EXTRACTED ENTRIES>

******

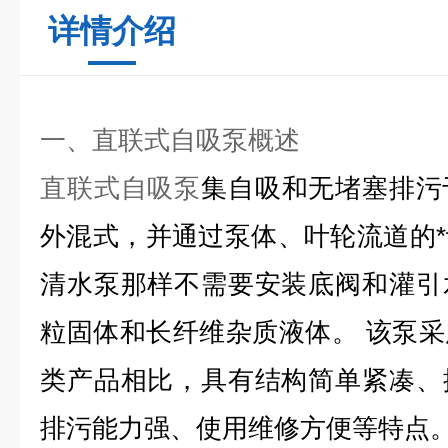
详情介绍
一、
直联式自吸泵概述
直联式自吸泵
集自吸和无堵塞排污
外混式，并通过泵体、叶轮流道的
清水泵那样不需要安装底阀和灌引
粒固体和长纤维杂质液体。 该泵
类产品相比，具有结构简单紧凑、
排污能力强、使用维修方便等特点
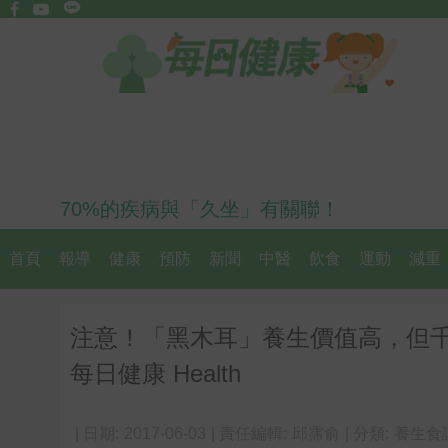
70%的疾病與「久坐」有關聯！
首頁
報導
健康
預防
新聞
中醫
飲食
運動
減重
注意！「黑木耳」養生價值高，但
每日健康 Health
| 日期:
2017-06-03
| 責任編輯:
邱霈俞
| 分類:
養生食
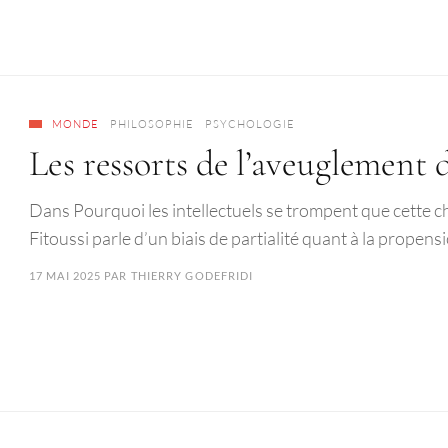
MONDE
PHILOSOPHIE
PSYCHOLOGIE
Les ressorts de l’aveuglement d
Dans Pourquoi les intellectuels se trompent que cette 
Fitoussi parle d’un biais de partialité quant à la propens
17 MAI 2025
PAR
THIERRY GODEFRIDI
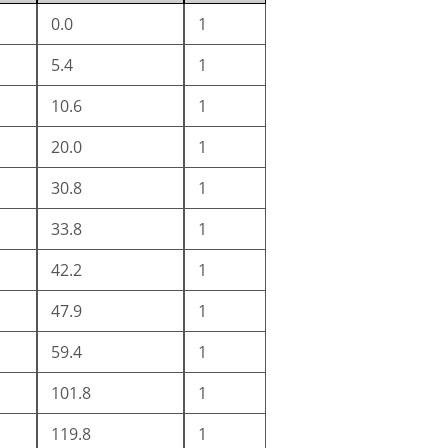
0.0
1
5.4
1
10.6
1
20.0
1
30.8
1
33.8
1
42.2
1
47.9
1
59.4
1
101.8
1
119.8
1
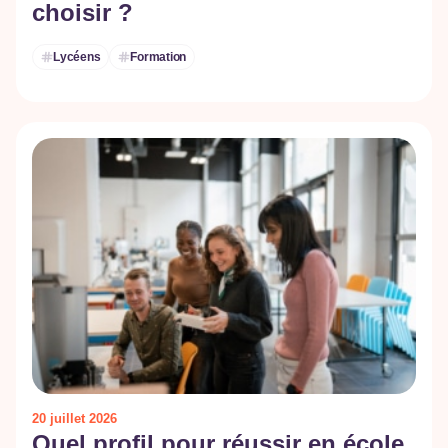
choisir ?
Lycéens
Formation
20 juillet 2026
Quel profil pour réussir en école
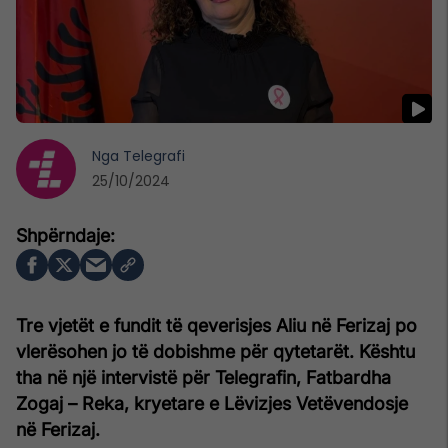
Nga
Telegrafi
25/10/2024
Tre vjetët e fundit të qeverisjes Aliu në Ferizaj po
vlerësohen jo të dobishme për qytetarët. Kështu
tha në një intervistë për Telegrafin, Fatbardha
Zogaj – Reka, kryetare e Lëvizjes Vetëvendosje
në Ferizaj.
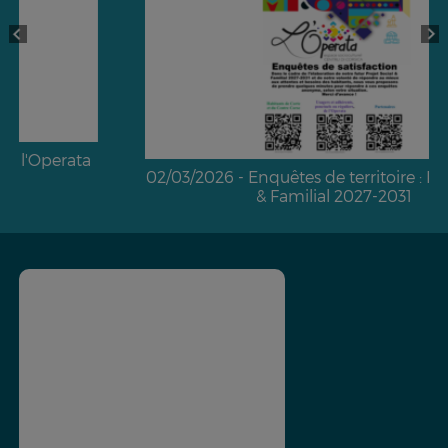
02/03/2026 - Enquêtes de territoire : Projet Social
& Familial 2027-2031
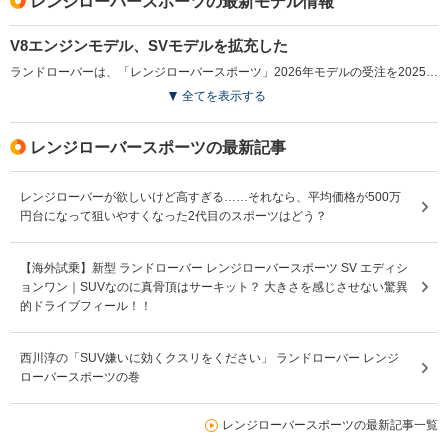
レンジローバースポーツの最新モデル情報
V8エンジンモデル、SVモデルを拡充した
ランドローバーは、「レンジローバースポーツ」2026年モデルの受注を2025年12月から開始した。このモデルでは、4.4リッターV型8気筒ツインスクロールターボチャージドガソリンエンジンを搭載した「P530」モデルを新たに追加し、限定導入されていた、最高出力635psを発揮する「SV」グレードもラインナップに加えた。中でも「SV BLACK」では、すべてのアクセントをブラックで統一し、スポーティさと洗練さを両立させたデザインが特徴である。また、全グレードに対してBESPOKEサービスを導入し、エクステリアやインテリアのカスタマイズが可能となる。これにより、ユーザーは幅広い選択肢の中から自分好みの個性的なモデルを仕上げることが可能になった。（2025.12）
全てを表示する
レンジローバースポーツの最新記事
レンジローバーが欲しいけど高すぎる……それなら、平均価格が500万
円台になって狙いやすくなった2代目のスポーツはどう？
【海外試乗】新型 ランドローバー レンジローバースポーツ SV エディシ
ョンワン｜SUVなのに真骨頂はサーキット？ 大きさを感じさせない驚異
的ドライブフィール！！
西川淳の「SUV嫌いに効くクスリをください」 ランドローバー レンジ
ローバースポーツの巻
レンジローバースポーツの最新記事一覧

******

YOUR TASK> Nothing but the lines from the line containing "17 MAI 2025" through the last line of the records above is to be extracted, exactly and with no pictures.

SOLUTION TO THIS EXERCISE>
17 MAI 2025
PAR
THIERRY GODEFRIDI
0.0
1
5.4
1
10.6
1
20.0
1
30.8
1
33.8
1
42.2
1
47.9
1
59.4
1
101.8
1
119.8
1
choisir ?
Lycéens
Formation
20 juillet 2026
Quel profil pour réussir en école
Nga
Telegrafi
25/10/2024
Tre vjetët e fundit të qeverisjes Aliu në Ferizaj po
vlerësohen jo të dobishme për qytetarët. Kështu
tha në një intervistë për Telegrafin, Fatbardha
Zogaj – Reka, kryetare e Lëvizjes Vetëvendosje
në Ferizaj.
02/03/2026 - Enquêtes de territoire : Projet Social
& Familial 2027-2031
レンジローバースポーツの最新モデル情報
V8エンジンモデル、SVモデルを拡充した
ランドローバーは、「レンジローバースポーツ」2026年モデルの受注を2025年12月から開始した。このモデルでは、4.4リッターV型8気筒ツインスクロールターボチャージドガソリンエンジンを搭載した「P530」モデルを新たに追加し、限定導入されていた、最高出力635psを発揮する「SV」グレードもラインナップに加えた。中でも「SV BLACK」では、すべてのアクセントをブラックで統一し、スポーティさと洗練さを両立させたデザインが特徴である。また、全グレードに対してBESPOKEサービスを導入し、エクステリアやインテリアのカスタマイズが可能となる。これにより、ユーザーは幅広い選択肢の中から自分好みの個性的なモデルを仕上げることが可能になった。（2025.12）
全てを表示する
レンジローバースポーツの最新記事
レンジローバーが欲しいけど高すぎる……それなら、平均価格が500万
円台になって狙いやすくなった2代目のスポーツはどう？
【海外試乗】新型 ランドローバー レンジローバースポーツ SV エディシ
ョンワン｜SUVなのに真骨頂はサーキット？ 大きさを感じさせない驚異
的ドライブフィール！！
西川淳の「SUV嫌いに効くクスリをください」 ランドローバー レンジ
ローバースポーツの巻
レンジローバースポーツの最新記事一覧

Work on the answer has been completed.